Brief Introduction to the speaker:

Dr.  Rodrigue DESMORAT is a University Professor in the Laboratory of Mechanics at ENS Paris-Saclay. His research interests are: Damage, fatigue, failure of materials and structures.

 

Talk Abstract:

The seminar will begin with a short introduction to Continuum Damage Mechanics for modeling material degradation.

In the framework of thermodynamics, damage is a state variable, measured from stiffness loss. For quasi-brittle materials such as concrete, loading-induced damage is anisotropic. The question of the nature of the damage variable arises, strongly related to the proper definition of the damage variable itself. A scalar variable is commonly used [1,2], and a fourth-order tensor has been proposed in the general case [3]. We prefer a second-order tensor as a simpler but realistic approximation [4, 5], a choice that is assessed here for quasi-brittle materials.

 

Tensorial damage variables introduced phenomenologically (bearing in mind that a state potential exists and must be continuously differentiated) are not well suited for multiaxial loadings. Definitions of tensorial variables derived from theoretical micromechanics neglect branching and coalescence of microcracks [6,7]. Even when considered as fourth-order tensors, these variables are not accurate at high damage levels. To improve mechanical modeling, a new coupling between elasticity and damage is derived in 2D from cross-measurements with discrete element model [8], using an equivariant decomposition of the bidimensional effective orthotropic elasticity tensor [9]. This method has been shown to be accurate for multiaxial, proportional or non-proportional loading, up to high anisotropic damage of quasi-brittle materials.

 

 

[1] Kachanov L.M., Time of the rupture process under creep conditions. Izvestiia Akademii Nauk SSSR, Otdelenie Teckhnicheskikh Nauk 8: 26-31, 1958.

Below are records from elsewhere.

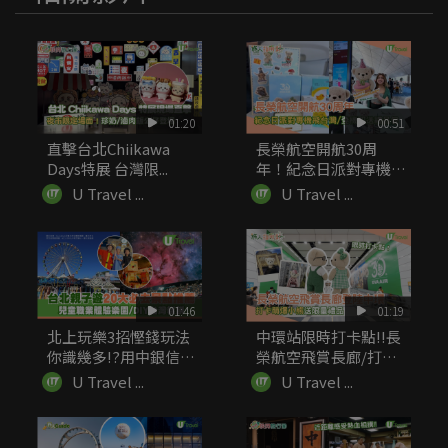
01:20
00:51
直擊台北Chiikawa
長榮航空開航30周
Days特展 台灣限...
年！紀念日派對專機飛
台灣 登機...
U Travel ...
U Travel ...
01:46
01:19
北上玩樂3招慳錢玩法
中環站限時打卡點!!長
你識幾多!?用中銀信用
榮航空飛賞長廊/打卡
卡簽賬...
萌爆小...
U Travel ...
U Travel ...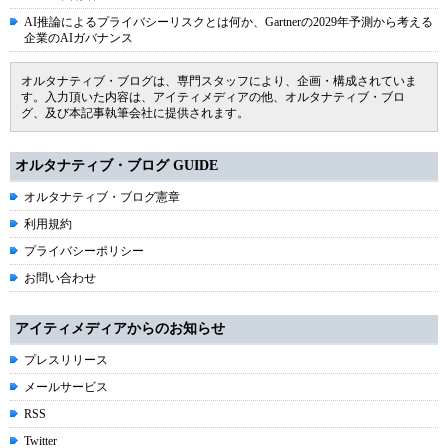
AI推論によるプライバシーリスクとは何か、Gartnerの2029年予測から考える
企業のAIガバナンス
オルタナティブ・ブログは、専門スタッフにより、企画・構成されていま
す。入力頂いた内容は、アイティメディアの他、オルタナティブ・ブロ
グ、及び本記事執筆会社に提供されます。
オルタナティブ・ブログ GUIDE
オルタナティブ・ブログ憲章
利用規約
プライバシーポリシー
お問い合わせ
アイティメディアからのお知らせ
プレスリリース
メールサービス
RSS
Twitter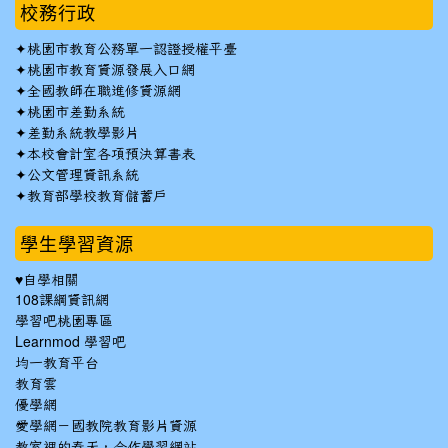
校務行政
✦
桃園市教育公務單一認證授權平臺
✦
桃園市教育資源發展入口網
✦
全國教師在職進修資源網
✦
桃園市差勤系統
✦
差勤系統教學影片
✦
本校會計室各項預決算書表
✦
公文管理資訊系統
✦
教育部學校教育儲蓄戶
學生學習資源
♥自學相關
108課綱資訊網
學習吧桃園專區
Learnmod 學習吧
均一教育平台
教育雲
優學網
愛學網－國教院教育影片資源
教室裡的春天，合作學習網站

[2] Lemaitre J., Chaboche J.L., Mechanics of solid materials, Cambridge University Press, 1990.

[3] Leckie F.A., Onat E.T., Tensorial nature of damage measuring internal variables. In: Physical Non-Linearities in Structural Analysis. Springer, Berlin, Heidelberg, pp.140-155, 1981.

[4] Cordebois J.-P., Sidoroff F., Anisotropic damage in elasticity and plasticity, Journal de Mécanique Théorique et Appliquée, Numéro Spécial 45-60, 1982.

[5] Lemaitre J., Desmorat R., Engineering damage mechanics: ductile, creep, fatigue and quasi-brittle failures, Springer, 2005.

[6] Kachanov, M., Effective elastic properties of cracked solids: critical review of some basic concepts. Appl. Mech. Reviews 45(8):304-335, 1992.

[7] Dormieux L., Kondo D., Stress-based estimates and bounds of effective elastic properties: the case of cracked media with unilateral effects, Computational Materials Science, 46(1):173-179, 2009.

[8] Loiseau F., Oliver-Leblond C., Verbeke T., Desmorat R., Anisotropic damage state modeling based on harmonic decomposition and discrete simulation of fracture, Engineering Fracture Mechanics, 293:109669, 2023.

[9] Oliver-Leblond C., Desmorat R., Kolev B. Continuous anisotropic damage as a twin modelling of discrete bi-dimensional fracture. Eur. J. Mech. A Solids, 89:104285, 2021.